Source text.

= Beginning of Section =

Bulkeley's Medal of Honor citation reads:
For extraordinary heroism, distinguished service, and conspicuous gallantry above and beyond the call of duty as commander of Motor Torpedo Boat Squadron 3, in Philippine waters during the period 7 December 1941 to 10 April 1942. The remarkable achievement of LCDR Bulkeley's command in damaging or destroying a notable number of Japanese enemy planes, surface combatant and merchant ships, and in dispersing landing parties and land-based enemy forces during the 4 months and 8 days of operation without benefit of repairs, overhaul, or maintenance facilities for his squadron, is believed to be without precedent in this type of warfare. His dynamic forcefulness and daring in offensive action, his brilliantly planned and skillfully executed attacks, supplemented by a unique resourcefulness and ingenuity, characterize him as an outstanding leader of men and a gallant and intrepid seaman. These qualities coupled with a complete disregard for his own personal safety reflect great credit upon him and the Naval Service.

= End of Section =

Work instruction 1.
Answer these from Bulkeley's Medal of Honor citation, one line each:
(a) What unit did Bulkeley command?
(b) How long did the operation it describes last?
(c) What did the squadron operate without?
Work instruction 2.
For each statement, say yes or no according to Bulkeley's Medal of Honor citation, and quote the words that settle it.
(a) The service recognized took place in Philippine waters and ended on 10 April 1942.
(b) The squadron had regular maintenance facilities during its operations.
(c) The citation calls Bulkeley an outstanding leader of men.
Work instruction 3.
Pick up the passage on Bulkeley's Medal of Honor citation after its final sentence and write the next few sentences.

Data supplied.

= Beginning of Section =

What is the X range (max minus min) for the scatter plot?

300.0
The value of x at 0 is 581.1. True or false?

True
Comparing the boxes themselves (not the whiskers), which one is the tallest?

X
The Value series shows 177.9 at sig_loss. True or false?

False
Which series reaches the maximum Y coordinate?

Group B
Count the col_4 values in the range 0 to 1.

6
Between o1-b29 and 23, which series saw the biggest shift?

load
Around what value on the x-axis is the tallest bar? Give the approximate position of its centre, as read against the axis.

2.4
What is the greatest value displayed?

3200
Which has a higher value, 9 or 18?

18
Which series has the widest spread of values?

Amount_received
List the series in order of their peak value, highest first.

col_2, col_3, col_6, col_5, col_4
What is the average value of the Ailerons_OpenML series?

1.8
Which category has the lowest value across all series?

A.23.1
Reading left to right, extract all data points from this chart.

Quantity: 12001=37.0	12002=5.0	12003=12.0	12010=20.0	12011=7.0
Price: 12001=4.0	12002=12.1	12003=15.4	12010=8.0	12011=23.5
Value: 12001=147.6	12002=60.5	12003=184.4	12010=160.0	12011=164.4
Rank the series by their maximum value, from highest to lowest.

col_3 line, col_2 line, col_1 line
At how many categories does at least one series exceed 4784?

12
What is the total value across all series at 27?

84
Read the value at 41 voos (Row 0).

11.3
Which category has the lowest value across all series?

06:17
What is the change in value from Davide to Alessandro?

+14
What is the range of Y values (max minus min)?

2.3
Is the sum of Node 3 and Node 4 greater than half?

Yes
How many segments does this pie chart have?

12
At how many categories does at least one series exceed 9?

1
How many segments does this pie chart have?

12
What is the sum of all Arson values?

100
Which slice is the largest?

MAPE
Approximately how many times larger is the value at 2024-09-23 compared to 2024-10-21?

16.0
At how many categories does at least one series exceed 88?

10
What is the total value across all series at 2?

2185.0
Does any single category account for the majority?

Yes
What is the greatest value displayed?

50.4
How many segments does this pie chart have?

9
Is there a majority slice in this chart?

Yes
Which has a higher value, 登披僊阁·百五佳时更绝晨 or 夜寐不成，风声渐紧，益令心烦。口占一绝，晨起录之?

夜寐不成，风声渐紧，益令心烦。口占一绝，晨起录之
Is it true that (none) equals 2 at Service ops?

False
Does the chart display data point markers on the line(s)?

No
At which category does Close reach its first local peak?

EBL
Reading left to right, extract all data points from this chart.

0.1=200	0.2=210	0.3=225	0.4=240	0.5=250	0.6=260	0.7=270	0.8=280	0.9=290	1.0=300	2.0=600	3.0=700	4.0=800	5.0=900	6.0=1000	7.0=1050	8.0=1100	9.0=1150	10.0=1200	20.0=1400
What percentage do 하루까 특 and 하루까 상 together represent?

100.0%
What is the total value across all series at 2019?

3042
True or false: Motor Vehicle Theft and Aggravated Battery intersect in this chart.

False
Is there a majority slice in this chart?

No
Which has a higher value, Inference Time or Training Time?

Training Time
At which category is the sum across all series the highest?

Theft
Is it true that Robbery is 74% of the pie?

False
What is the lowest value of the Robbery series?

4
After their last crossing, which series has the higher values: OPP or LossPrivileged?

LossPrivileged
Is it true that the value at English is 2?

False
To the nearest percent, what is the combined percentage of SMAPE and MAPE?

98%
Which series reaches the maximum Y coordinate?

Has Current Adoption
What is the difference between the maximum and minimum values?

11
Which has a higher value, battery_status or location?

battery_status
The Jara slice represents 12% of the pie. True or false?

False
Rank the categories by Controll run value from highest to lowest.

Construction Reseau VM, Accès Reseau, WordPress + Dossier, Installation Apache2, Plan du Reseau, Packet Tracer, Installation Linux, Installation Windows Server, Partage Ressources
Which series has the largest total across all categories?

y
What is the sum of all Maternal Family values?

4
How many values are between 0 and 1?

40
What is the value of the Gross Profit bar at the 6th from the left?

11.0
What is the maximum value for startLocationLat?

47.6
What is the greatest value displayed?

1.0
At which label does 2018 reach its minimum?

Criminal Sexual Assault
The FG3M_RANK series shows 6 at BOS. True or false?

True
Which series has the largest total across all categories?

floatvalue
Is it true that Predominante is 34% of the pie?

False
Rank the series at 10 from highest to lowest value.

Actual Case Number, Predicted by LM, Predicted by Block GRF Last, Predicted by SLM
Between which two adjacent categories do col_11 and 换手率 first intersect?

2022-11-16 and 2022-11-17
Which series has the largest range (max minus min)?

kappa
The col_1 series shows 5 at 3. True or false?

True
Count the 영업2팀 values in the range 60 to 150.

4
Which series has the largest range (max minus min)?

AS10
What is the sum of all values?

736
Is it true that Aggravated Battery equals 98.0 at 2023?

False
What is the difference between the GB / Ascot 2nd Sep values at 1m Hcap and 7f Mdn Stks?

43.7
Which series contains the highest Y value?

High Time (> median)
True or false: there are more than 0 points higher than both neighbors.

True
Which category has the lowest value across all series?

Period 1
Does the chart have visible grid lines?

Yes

= End of Section =

Written answer 1.
(a) Motor Torpedo Boat Squadron 3.
(b) 4 months and 8 days.
(c) Without benefit of repairs, overhaul, or maintenance facilities.

Written answer 2.
(a) Yes: "in Philippine waters during the period 7 December 1941 to 10 April 1942"
(b) No: "without benefit of repairs, overhaul, or maintenance facilities for his squadron"
(c) Yes: "characterize him as an outstanding leader of men"

Written answer 3.
==Legacy==
The US Navy destroyer , commissioned in 2001, is named after him.

Route 57 in Mansfield Township, Warren County, New Jersey, is named the "Admiral John D. Bulkeley Memorial Highway" in his honor.

The headquarters building of Naval Station Guantanamo Bay is named Bulkeley Hall. A quartering area for sailors at the naval station is named Camp Bulkeley.

==In the media==
Bulkeley's version of PT boat heroics in defending the Philippines from Japanese invasion in 1941–1942 was the subject of the laudatory fictionalized novel "They Were Expendable" by William Lindsay White in 1942. Three years later John Ford directed a film version of the book, They Were Expendable, starring John Wayne and Robert Montgomery, who portrayed motor torpedo boat squadron commander LT Brickley, based on Bulkeley's early experiences commanding Motor Torpedo Boat Squadron Three (MTBRON3) in the Philippines. Montgomery, a veteran PT-boat commander, assisted Ford in the direction. Donna Reed and Ward Bond were also featured.

Bulkeley was depicted in the 1977 movie MacArthur by William Wellman Jr. during the evacuation of General MacArthur and his family from Corregidor.